Candy necklaces are key study tools. They’ve got sugar, they’re happy and if you eat a bead every hour, you can keep track of time. When you put them on your head, they very, very slowly and gradually slide backwards, creating a pleasurable massage effect. This sometimes simulates a thinking cap. Other times it simulates a rather distracting now-I-kind-of-need-to-pee feeling, which would get those comatose muscles moving! Speaking of muscles, did you know the second OED definition for “massage” is “percussion of the muscles?” The first is “the action of saying Mass.”
Go climb in a moat. The one next to Saybrook is perfect for this. It will give you a whole new perspective. An okay-so-maybe-I-haven’t slept-or-showered-in three-days-and-my-hair-is-rockin-that-greasy-hippy-look-but-at-least-I-don’t-live-in-the-middle-ages-or-in-a-zoo perspective. People on the street will stare at you. You will appreciate the number of cigarette butts and gum wads thrown on the ground. You will learn that blue is the most popular gum. You will get an A in Site-Specific Performance.
Beware of Malicious PDFs. You may have gotten an ITS warning e-mail about these. You can recognize a Malicious PDF by its classic villainous qualities: spiky black font, twilight zone music and a sudden shower of translucent red from top to bottom of your computer screen — like the curtain of death in the old 007 Playstation game. If you do not have time to do the online reading for a class, tell your professor that the PDF she sent was “malicious.” Watch her laugh at you.
In the case of a power outage in Bass Library, run to those off-limits yet strangely chair-filled courtyards to experience a moment of sheer rebellion and joy. Tell the security guards who come to capture you that you’re researching fish tanks. Watch them laugh at you. (Kudos, Charlie, my love).
If you need a snack, try Honey Nut Cheerios. According to the box, you can “lose weight and help feed America” at the same time. Wow. How that works is yet to be determined. Perhaps the weight you lose is redistributed butterfly-effect style. Remember high school physics? Mass can be neither created nor destroyed.
Wear a bandanna. It makes you feel bad-ass. Kick that paper!
Write yourself notes. Not notes like: “To do today” or “see page 42.” Notes like: “If I don’t have three paragraphs finished in the next hour, fiery dragonman beasts of Hell will come out of the Earth and swallow me whole and then regurgitate my squishy remains all over this shitty thesis I’ve spent all night creating.” If such notes will make you sob uncontrollably into your weenie bin, try positive reinforcement, like: “If I have three paragraphs finished in the next hour, I can totally chill for the subsequent two hours. After all, a paragraph an hour is a totally reasonable pace.”
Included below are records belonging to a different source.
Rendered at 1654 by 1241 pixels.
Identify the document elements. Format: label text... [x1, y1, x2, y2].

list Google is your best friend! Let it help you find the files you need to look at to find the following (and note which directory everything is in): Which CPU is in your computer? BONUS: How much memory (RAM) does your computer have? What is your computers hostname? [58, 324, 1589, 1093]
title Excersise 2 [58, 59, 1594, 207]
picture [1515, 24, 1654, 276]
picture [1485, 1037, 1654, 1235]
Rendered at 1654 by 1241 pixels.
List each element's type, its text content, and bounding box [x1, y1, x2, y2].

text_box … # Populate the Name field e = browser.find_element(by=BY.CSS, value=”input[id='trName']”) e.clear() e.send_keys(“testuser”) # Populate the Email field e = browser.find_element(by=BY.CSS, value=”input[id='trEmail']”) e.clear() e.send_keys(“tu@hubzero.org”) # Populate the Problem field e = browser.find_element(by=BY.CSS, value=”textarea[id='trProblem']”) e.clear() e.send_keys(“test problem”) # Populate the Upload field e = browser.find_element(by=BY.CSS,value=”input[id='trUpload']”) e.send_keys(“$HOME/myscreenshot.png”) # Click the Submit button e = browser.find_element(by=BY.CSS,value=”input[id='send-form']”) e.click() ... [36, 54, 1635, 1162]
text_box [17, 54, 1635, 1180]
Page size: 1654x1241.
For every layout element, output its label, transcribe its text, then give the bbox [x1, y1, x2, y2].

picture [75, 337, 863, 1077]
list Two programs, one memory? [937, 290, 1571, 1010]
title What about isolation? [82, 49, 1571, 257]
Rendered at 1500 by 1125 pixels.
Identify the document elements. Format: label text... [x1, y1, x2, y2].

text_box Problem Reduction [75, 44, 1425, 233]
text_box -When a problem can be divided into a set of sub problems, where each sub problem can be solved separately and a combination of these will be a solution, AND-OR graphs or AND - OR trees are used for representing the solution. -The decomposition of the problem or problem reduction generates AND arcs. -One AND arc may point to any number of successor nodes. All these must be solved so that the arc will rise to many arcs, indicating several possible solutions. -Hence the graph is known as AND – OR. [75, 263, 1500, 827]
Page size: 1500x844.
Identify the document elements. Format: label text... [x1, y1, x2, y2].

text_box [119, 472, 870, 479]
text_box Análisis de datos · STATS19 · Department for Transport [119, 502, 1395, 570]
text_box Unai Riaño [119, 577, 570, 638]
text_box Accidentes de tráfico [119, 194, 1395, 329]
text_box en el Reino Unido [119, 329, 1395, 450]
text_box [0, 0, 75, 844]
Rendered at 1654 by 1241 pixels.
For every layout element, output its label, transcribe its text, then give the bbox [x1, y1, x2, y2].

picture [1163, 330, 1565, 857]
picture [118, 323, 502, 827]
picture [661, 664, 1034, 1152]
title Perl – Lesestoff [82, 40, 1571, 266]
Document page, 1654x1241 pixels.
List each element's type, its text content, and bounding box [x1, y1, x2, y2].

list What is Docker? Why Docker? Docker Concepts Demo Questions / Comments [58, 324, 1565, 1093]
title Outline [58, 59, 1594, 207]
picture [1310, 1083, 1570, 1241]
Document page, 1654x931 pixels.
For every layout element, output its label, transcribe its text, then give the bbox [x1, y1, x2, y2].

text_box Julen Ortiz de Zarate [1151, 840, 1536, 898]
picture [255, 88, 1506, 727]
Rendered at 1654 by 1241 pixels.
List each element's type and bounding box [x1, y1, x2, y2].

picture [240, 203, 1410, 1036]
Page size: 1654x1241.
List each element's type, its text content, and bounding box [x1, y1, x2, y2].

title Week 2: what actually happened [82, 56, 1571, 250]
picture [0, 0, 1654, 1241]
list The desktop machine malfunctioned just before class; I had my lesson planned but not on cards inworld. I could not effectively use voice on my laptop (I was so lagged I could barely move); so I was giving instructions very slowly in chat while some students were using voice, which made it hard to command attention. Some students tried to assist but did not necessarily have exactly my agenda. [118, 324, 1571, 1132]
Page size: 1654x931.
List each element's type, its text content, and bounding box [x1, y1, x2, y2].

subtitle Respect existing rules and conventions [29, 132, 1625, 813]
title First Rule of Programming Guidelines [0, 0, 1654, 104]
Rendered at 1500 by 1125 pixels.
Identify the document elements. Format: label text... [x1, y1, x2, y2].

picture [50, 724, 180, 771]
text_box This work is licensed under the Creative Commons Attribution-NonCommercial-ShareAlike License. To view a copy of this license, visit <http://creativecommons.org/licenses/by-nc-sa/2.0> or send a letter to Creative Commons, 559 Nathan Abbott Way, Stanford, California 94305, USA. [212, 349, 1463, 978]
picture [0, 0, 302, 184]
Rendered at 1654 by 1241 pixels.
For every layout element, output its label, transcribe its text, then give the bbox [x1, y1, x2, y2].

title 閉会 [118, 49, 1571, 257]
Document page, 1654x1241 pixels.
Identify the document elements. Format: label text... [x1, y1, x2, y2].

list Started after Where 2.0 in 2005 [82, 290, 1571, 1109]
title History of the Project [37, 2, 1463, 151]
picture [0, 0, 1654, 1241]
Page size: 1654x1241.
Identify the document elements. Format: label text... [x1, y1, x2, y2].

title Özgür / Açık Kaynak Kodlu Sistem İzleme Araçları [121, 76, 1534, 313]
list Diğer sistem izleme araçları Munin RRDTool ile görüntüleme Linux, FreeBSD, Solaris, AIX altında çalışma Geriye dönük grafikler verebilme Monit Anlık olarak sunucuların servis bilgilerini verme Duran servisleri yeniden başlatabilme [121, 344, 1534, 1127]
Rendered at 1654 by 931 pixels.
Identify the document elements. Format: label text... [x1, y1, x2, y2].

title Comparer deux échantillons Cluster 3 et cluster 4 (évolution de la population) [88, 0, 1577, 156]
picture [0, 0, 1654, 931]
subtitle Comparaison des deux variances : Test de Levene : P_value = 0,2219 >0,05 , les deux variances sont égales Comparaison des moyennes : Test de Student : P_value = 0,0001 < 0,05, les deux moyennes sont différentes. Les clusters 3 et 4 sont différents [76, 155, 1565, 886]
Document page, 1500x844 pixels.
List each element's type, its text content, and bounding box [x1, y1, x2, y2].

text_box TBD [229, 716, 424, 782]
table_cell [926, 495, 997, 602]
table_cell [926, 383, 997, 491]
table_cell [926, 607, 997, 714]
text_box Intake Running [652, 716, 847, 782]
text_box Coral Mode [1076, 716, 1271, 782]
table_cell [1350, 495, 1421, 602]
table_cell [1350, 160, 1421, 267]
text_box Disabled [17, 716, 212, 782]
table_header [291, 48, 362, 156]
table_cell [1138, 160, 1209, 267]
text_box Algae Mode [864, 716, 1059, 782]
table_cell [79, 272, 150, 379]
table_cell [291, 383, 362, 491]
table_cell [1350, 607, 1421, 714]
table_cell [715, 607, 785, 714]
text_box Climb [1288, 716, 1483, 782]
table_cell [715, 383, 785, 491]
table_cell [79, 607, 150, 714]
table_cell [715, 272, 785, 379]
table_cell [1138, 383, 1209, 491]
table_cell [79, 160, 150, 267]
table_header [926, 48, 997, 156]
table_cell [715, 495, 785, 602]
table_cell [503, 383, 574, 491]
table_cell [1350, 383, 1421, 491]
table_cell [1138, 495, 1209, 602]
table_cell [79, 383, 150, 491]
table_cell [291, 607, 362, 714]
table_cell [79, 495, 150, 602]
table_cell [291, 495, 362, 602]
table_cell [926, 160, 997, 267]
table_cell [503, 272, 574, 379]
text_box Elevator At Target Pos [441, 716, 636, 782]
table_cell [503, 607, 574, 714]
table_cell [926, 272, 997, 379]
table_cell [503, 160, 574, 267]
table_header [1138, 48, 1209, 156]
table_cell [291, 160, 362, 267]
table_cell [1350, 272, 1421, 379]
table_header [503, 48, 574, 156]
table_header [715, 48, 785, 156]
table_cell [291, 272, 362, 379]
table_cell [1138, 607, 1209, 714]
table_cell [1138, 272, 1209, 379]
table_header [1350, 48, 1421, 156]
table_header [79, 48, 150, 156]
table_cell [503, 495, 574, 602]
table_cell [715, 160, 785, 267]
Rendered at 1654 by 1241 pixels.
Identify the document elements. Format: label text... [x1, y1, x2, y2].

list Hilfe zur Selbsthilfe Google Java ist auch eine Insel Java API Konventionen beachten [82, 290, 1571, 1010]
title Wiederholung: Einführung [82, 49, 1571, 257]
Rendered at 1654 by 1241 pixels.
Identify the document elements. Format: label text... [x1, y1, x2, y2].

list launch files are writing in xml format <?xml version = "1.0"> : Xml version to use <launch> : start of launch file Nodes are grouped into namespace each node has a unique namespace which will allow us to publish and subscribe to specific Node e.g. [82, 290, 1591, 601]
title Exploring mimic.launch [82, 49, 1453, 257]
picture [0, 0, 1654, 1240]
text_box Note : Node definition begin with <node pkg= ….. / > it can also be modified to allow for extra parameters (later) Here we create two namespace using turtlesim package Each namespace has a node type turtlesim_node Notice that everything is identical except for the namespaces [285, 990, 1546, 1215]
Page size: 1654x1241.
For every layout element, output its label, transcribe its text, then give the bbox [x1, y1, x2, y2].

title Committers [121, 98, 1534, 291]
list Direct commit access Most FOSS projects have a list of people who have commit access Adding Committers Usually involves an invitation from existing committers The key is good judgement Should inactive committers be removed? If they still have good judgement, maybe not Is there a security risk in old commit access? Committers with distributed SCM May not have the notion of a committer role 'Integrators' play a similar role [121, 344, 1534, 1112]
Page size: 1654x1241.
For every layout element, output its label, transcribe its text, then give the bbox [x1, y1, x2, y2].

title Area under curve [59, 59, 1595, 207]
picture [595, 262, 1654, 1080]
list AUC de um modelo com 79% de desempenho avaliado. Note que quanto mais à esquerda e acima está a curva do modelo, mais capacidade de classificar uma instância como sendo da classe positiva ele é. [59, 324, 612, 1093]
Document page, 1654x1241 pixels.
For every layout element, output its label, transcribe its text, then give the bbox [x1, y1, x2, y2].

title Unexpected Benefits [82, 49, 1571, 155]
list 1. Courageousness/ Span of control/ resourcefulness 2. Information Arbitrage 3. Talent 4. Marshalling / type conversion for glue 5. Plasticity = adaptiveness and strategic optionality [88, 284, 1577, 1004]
Apply chapstick just below your eyes. It feels weird.
Get scared. Remember not being able to sleep after horror movies at slumber parties? Maybe crop signs don’t freak you out anymore, but imagining that the slight knocking you hear in the distance is that weirdo from section coming to deliver you love notes might. You won’t be tempted to let your head hit that pillow.
Jumpin’ Jacks. Yeah man. Hot.
Do not send anybody e-mails. Not so much because it’s distracting and time-wasting, but rather because sending anything you write in your caffeine-induced frenzy is probably a REALLY BAD IDEA. This includes but is not limited to: 1. Run-on letters of terribly dire straits and life-threatening anxiety with the subject line “help me” addressed to your mother’s workplace and 2. Long, artfully formatted, perfectly worded and terribly loaded poems of angst to that crush who just doesn’t get that you’ve been in love with him since this time last year. Save the drama for the paper.
Forget school — go on Jeopardy. My friend from home did that on Wednesday. He won $25,000, and gets to proceed to the next round. Plus he earned a sweet shout-out on the local television station CN2. My grandma probably watched it. I didn’t. Sorry, Leland. (By the way, remember that time I bought you a soda? Yeah … I’ve been charging 8000 percent interest … so you owe me about $24,000 … )
If your paper is creative in nature, draw inspiration from this dramatic interpretation of a nonfiction work: http://www.youtube.com/watch?v=FtX8nswnUKU.
If all else fails, find Jesus and give up paper-writing for Lent. Your professor might say that this is a poor life choice, but you can respond that the point of Lent is to give up something valuable. Grades are valuable, right?